Big Food Knows Better
Diabetes at a Tipping Point
“Big Food” has the solution to address obesity and diabetes, but the industry prefers the status quo. In a free market economy, food executive priorities are driven by profit, not health. Fattening up their bottom line, however, comes at the expense of fattening consumers. Diabetes is at a tipping point and if we don’t stop the madness, the health care system will collapse under the weight of the diseases associated with these epidemics.
In its report “Canada at the Tipping Point, Charting a New Path” the Canadian Diabetes Association states that the rate of diabetes in Canada has almost doubled over the past decade and unless action is taken now, 1 in 3 Canadians will be living with diabetes or prediabetes by the end of this decade. The CDA estimates the cost of diabetes will rise to $16 billion by 2020, threatening not only the sustainability of the healthcare system but the future economic prosperity of Canada.

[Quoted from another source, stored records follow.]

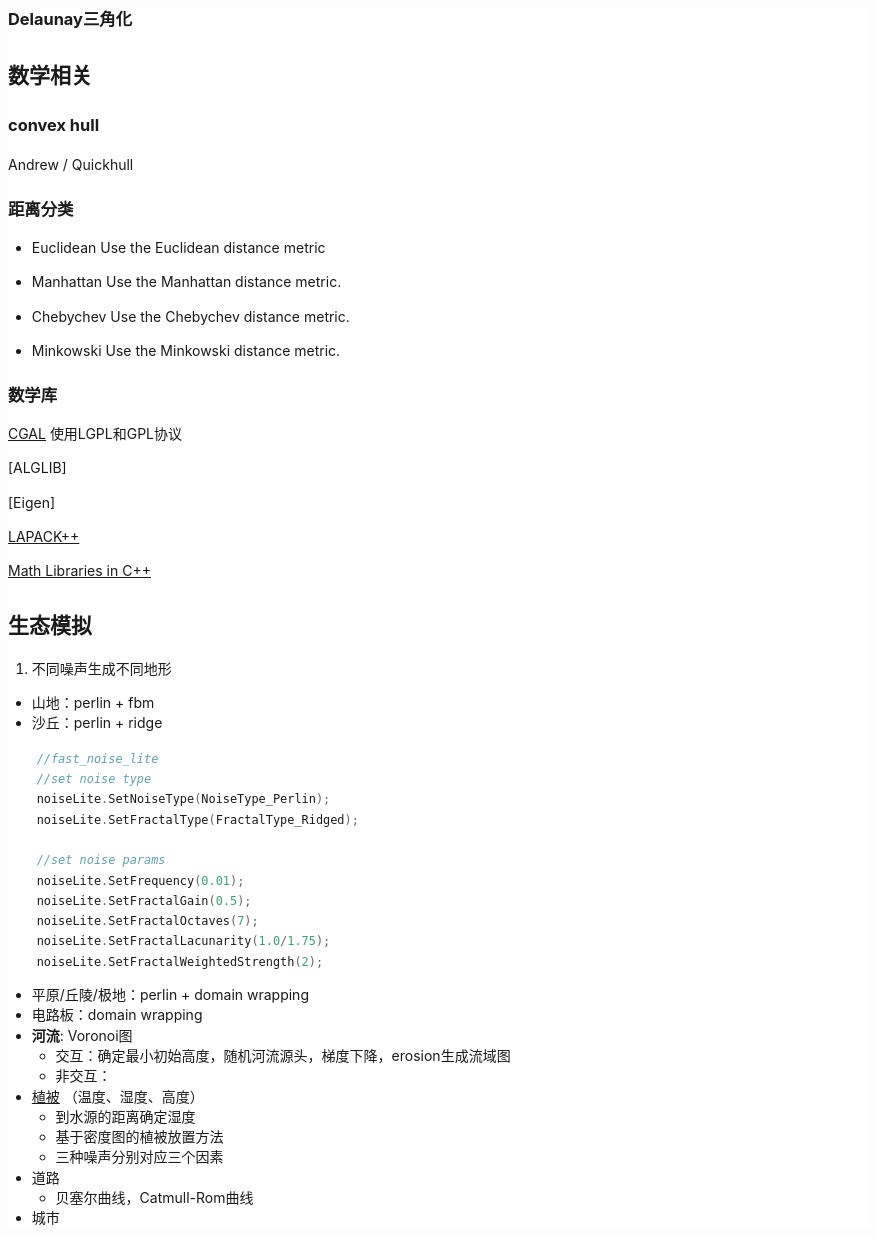 ### Delaunay三角化
	
## 数学相关

### convex hull

Andrew / Quickhull

### 距离分类

* Euclidean 
Use the Euclidean distance metric

* Manhattan
Use the Manhattan distance metric.

* Chebychev
Use the Chebychev distance metric.

* Minkowski
Use the Minkowski distance metric.

### 数学库

[CGAL](https://www.cgal.org/) 使用LGPL和GPL协议

[ALGLIB]

[Eigen]

[LAPACK++](http://lapackpp.sourceforge.net/)

[Math Libraries in C++](https://en.wikipedia.org/wiki/List_of_numerical_libraries#C++)

## 生态模拟

1. 不同噪声生成不同地形

* 山地：perlin + fbm
* 沙丘：perlin + ridge
```c++
	//fast_noise_lite
	//set noise type
	noiseLite.SetNoiseType(NoiseType_Perlin);
	noiseLite.SetFractalType(FractalType_Ridged);
    
    //set noise params
    noiseLite.SetFrequency(0.01);
    noiseLite.SetFractalGain(0.5);
    noiseLite.SetFractalOctaves(7);
    noiseLite.SetFractalLacunarity(1.0/1.75);
    noiseLite.SetFractalWeightedStrength(2);
```
* 平原/丘陵/极地：perlin + domain wrapping
* 电路板：domain wrapping
* **河流**: Voronoi图
	* 交互：确定最小初始高度，随机河流源头，梯度下降，erosion生成流域图
	* 非交互：
* [植被](http://www-cs-students.stanford.edu/~amitp/game-programming/polygon-map-generation/demo.html) （温度、湿度、高度）
	* 到水源的距离确定湿度
	* 基于密度图的植被放置方法
	* 三种噪声分别对应三个因素
* 道路
	* 贝塞尔曲线，Catmull-Rom曲线
* 城市
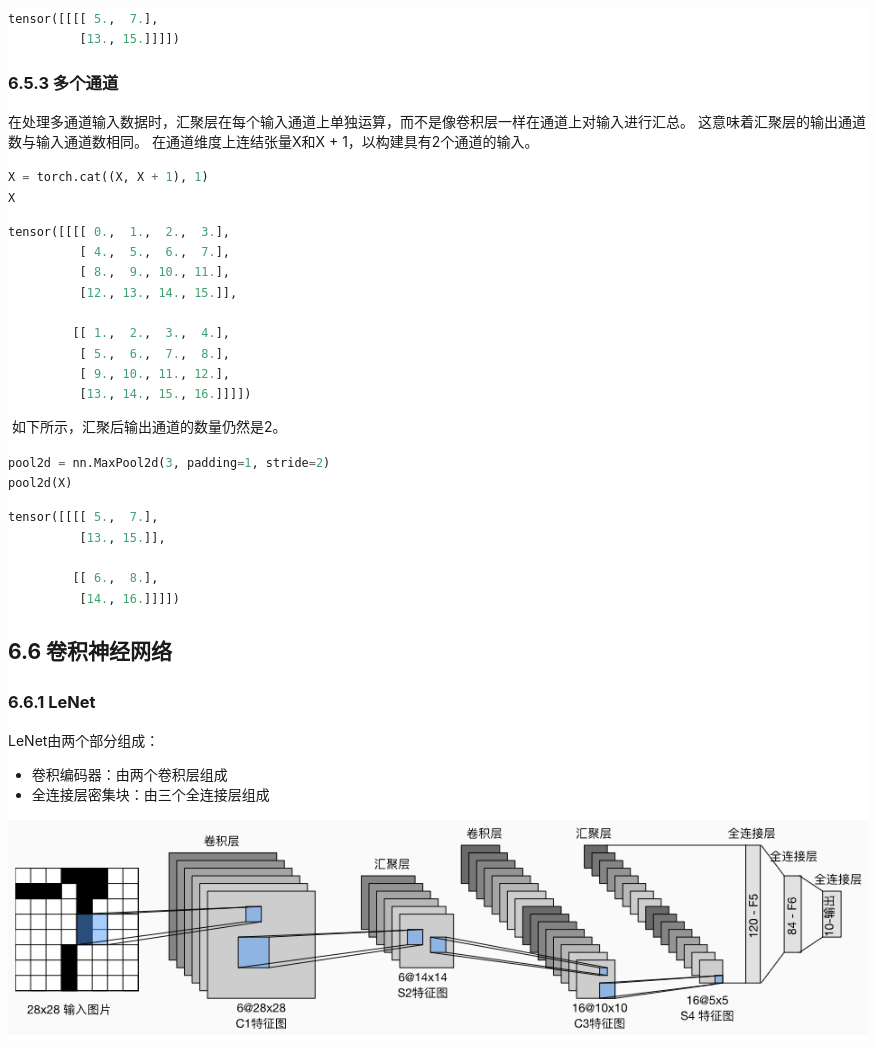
 ```python
tensor([[[[ 5.,  7.],
          [13., 15.]]]])
```

### 6.5.3 多个通道

​      在处理多通道输入数据时，汇聚层在每个输入通道上单独运算，而不是像卷积层一样在通道上对输入进行汇总。 这意味着汇聚层的输出通道数与输入通道数相同。 在通道维度上连结张量X和X + 1，以构建具有2个通道的输入。

```python
X = torch.cat((X, X + 1), 1)
X
```

```python
tensor([[[[ 0.,  1.,  2.,  3.],
          [ 4.,  5.,  6.,  7.],
          [ 8.,  9., 10., 11.],
          [12., 13., 14., 15.]],

         [[ 1.,  2.,  3.,  4.],
          [ 5.,  6.,  7.,  8.],
          [ 9., 10., 11., 12.],
          [13., 14., 15., 16.]]]])
```

​        如下所示，汇聚后输出通道的数量仍然是2。

```python
pool2d = nn.MaxPool2d(3, padding=1, stride=2)
pool2d(X)
```

```python
tensor([[[[ 5.,  7.],
          [13., 15.]],

         [[ 6.,  8.],
          [14., 16.]]]])
```

## 6.6 卷积神经网络

### 6.6.1 LeNet

LeNet由两个部分组成：

- 卷积编码器：由两个卷积层组成
- 全连接层密集块：由三个全连接层组成

![p6](image/06/p6.png)
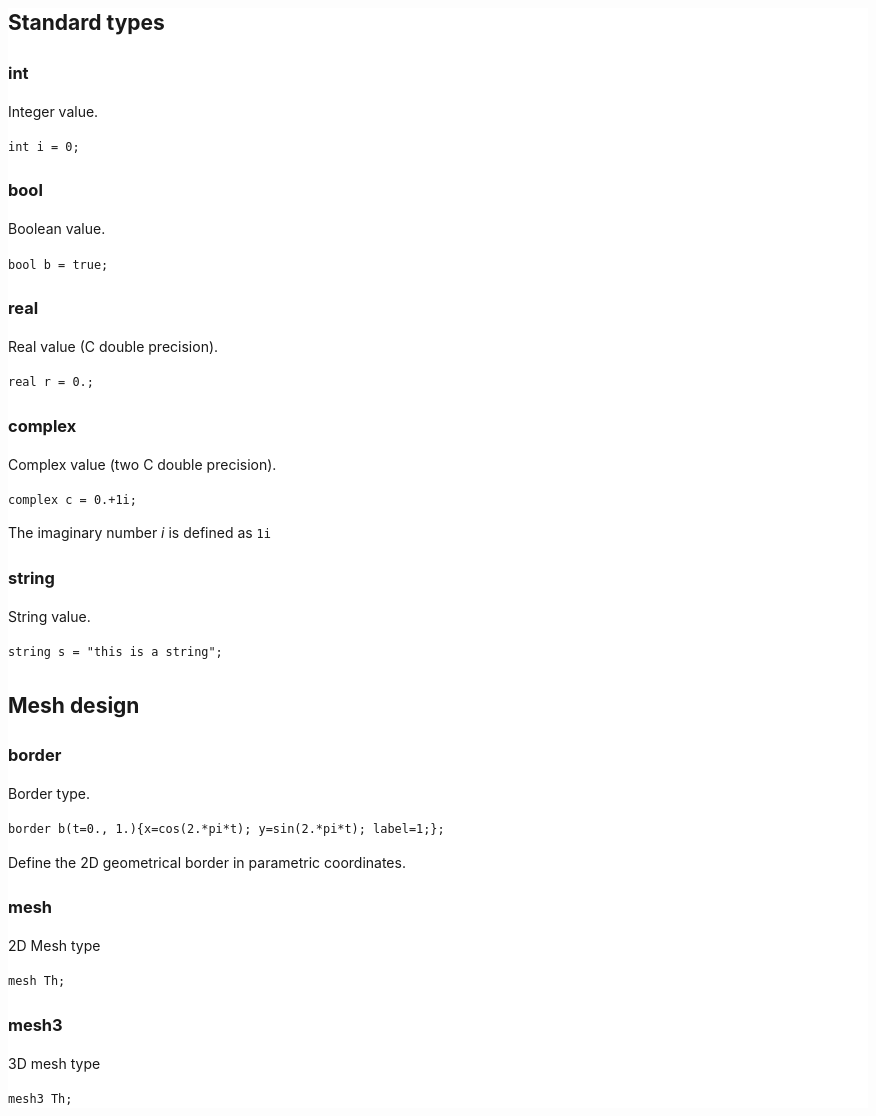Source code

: ## Standard types

### int
Integer value.
```ffpp
int i = 0;
```

### bool
Boolean value.
```ffpp
bool b = true;
```

### real
Real value (C double precision).
```ffpp
real r = 0.;
```

### complex
Complex value (two C double precision).
```ffpp
complex c = 0.+1i;
```
The imaginary number $i$ is defined as `1i`

### string
String value.
```ffpp
string s = "this is a string";
```


## Mesh design

### border
Border type.
```ffpp
border b(t=0., 1.){x=cos(2.*pi*t); y=sin(2.*pi*t); label=1;};
```
Define the 2D geometrical border in parametric coordinates.

### mesh
2D Mesh type
```ffpp
mesh Th;
```

### mesh3
3D mesh type
```ffpp
mesh3 Th;
```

Join the Slow Carb Revolution
The problem and solution are one and the same. The consumption of high glycemic (high GI) carbs is the root cause of the interlinked epidemics of obesity, diabetes and the energy deficit. Consumers need to substitute “slow release” (low GI) foods, for high glycemic foods whenever possible, as stated in the CDA’s 2014 Clinical Practice Guidelines.
Many food products contain rapidly digested carbs (starches and sugars) that trigger the “spike, crash and crave” cycle. While this survival mechanism helped our ancestors store fat during times of abundance to survive the lean times, it is now compromising our health and driving diabesity. Our ancestors didn’t consume refined carbs, nor did they hunt in stores. According to the CDA, 9 of 10 individuals diagnosed with diabetes are type 2, and half of those diagnosed could be prevented or delayed with healthier eating and increased physical activity.
Low glycemic foods help to keep blood sugar and insulin levels in check, which is key to managing weight, preventing disease and sustaining energy. Developing foods that are clinically validated low glycemic is the only proven strategy to reverse these epidemics. As Big Food does not develop foods to be low glycemic, it is not in their interest to educate the public to the benefits of low glycemic nutrition.
To break this cycle, the Canadian Diabetes Association teamed up with Health Canada to develop a low glycemic public education and food symbol program. To help raise the bar in the food industry, I am working with health professionals to promote a consumer shift to low glycemic nutrition and working with food scientists to develop low glycemic food alternatives to help move society to a healthier place.